▶ [TASKS FOR THIS EXERCISE]:
1 - In the article on indoor tanning beds, how much more likely to develop melanoma are people exposed to ultraviolet radiation from indoor tanning, according to recent AAD research?
2 - Resume the article on indoor tanning beds right after its final sentence.

▶ [EXCERPTED TEXT]:
-- Opening Marker --

How Indoor Tanning Beds Increase Risk Of Skin Cancer

The Food and Drug Administration in the United States is currently debating a proposed order regarding the labeling and reclassification of indoor tanning beds. If the proposal is approved, a label warning minors not to use the device will be required.

The proposed order does not prohibit minors under the age of 18 from using indoor tanning beds, but it does serve as a cautionary note. The FDA also wants the warning to be included in any promotional materials used by tanning salons.

This government action is intended to prevent future cases of melanoma, the deadliest form of skin cancer. According to the American Academy of Dermatology (AAD), over 28 million people, primarily between the ages of 16 and 29, tan indoors on a regular basis.

According to recent AAD research, people exposed to ultraviolet radiation from indoor tanning are 75 percent more likely to develop melanoma, and the risk increases with each use. Melanoma is the second most common type of cancer in adolescents.

-- Closing Marker --

▶ [Data items]:

-- Opening Marker --

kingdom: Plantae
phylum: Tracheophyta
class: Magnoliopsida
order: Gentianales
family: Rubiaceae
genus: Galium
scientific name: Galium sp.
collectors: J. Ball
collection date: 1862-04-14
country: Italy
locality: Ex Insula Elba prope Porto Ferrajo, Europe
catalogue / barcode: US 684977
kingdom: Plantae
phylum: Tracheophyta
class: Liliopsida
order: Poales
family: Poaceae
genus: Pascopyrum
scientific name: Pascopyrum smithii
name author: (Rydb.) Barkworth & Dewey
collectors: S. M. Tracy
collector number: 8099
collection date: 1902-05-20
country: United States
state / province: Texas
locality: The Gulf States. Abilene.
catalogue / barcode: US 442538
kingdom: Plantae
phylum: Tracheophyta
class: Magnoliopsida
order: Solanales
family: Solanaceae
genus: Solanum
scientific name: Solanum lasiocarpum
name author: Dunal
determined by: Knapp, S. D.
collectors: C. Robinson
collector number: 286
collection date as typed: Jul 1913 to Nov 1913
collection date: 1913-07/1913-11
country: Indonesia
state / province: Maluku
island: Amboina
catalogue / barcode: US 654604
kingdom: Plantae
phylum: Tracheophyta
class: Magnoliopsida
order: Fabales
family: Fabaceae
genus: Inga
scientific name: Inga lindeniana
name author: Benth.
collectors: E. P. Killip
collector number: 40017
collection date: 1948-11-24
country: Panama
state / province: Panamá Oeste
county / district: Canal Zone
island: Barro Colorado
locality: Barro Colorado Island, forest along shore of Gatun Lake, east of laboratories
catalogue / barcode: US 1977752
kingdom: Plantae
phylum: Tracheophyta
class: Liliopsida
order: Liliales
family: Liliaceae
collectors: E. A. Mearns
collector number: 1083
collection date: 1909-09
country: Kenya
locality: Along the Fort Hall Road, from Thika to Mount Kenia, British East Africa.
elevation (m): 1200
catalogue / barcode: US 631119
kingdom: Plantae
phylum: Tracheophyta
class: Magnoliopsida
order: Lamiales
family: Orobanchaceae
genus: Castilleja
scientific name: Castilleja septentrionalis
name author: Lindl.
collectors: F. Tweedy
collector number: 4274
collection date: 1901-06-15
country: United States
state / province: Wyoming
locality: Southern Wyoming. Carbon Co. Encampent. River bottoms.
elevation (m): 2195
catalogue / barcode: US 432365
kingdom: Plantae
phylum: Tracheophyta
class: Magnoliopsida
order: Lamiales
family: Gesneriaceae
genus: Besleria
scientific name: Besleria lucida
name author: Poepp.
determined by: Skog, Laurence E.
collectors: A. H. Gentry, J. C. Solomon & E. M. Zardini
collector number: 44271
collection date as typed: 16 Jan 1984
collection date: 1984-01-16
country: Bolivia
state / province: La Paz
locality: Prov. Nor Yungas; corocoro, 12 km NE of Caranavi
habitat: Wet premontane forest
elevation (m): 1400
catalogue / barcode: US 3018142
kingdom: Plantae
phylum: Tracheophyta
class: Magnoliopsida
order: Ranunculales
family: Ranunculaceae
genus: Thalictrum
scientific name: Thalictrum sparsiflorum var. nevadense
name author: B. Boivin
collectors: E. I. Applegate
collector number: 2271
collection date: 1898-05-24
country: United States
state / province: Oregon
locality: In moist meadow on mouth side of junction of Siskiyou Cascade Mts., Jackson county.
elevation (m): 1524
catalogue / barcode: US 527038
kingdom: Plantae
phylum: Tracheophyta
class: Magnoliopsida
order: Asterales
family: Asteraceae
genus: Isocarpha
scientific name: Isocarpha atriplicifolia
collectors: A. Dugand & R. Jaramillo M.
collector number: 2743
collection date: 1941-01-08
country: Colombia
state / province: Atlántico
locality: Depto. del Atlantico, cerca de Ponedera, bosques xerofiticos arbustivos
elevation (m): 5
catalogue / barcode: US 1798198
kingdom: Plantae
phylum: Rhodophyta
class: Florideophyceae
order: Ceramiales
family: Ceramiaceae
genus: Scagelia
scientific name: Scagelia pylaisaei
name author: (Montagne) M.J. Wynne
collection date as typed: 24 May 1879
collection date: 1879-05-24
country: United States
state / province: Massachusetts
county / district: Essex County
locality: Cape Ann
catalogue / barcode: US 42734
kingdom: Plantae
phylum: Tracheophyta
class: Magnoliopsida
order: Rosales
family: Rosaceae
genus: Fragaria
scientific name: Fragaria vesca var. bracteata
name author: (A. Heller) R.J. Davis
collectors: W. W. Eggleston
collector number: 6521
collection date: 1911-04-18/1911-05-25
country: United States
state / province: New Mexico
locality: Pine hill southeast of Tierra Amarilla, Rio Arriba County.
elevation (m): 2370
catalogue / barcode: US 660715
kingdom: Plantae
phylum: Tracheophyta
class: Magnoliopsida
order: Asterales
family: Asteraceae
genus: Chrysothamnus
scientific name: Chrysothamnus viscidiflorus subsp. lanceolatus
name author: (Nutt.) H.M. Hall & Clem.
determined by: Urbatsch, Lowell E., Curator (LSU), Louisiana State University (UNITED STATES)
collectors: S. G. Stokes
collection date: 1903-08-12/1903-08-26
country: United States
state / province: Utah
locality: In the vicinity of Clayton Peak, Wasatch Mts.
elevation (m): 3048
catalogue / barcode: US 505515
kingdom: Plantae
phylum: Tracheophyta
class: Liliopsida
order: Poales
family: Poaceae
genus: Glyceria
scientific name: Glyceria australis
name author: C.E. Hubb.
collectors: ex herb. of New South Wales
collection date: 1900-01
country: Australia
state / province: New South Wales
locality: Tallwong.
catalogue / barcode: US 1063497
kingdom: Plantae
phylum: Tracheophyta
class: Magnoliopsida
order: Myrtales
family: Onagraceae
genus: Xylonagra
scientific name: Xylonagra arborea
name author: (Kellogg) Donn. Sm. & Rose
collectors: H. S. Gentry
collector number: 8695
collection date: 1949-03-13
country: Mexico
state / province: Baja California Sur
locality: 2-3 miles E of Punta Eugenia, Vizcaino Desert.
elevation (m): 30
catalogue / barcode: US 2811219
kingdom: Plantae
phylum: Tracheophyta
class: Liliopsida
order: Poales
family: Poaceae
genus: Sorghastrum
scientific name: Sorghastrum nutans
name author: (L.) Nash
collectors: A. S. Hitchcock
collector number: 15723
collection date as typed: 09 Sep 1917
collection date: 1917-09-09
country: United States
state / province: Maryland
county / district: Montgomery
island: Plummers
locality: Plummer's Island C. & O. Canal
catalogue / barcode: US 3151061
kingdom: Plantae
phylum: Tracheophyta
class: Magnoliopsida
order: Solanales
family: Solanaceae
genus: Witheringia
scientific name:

-- Closing Marker --

▶ [TASK ANSWERS]:
1 - 75 percent more likely.

2 -
“Using indoor tanning beds can damage your skin and increase your risk of developing skin cancer,” said FDA Commissioner Margaret A. Hamburg, M.D. “The FDA’s proposed changes will help address some of the risks associated with sunlamps products and provide consumers with clear and consistent information.”

Sunlamp products will now be classified as moderate-risk devices (class II) rather than a low-risk device under this proposed order (class I). This new rule will allow the FDA to inspect the safety and design of all tanning beds before they are sold.

“There are risks and benefits, just like there are with regular sunlight,” says John Overstreet, associate director of the Indoor Tanning Association, in the article. “We’ve collaborated with the Food and Drug Administration since they began regulating the industry.”

The Indoor Tanning Association is willing to support any changes that would improve the safety and satisfaction of its customers. However, they are concerned that all of these changes will add to the already difficult economic climate.

On May 6, 2013, the proposed order was made public. The FDA gave it a 90-day window to respond to all comments before making a final decision. Even though no specific time frame was provided, it was designated as a priority.

According to the International Agency for Research on Cancer, those who use tanning beds before age 35 are 75% more likely to develop melanoma. Individuals with this cancer frequently pay higher premiums for health and life insurance.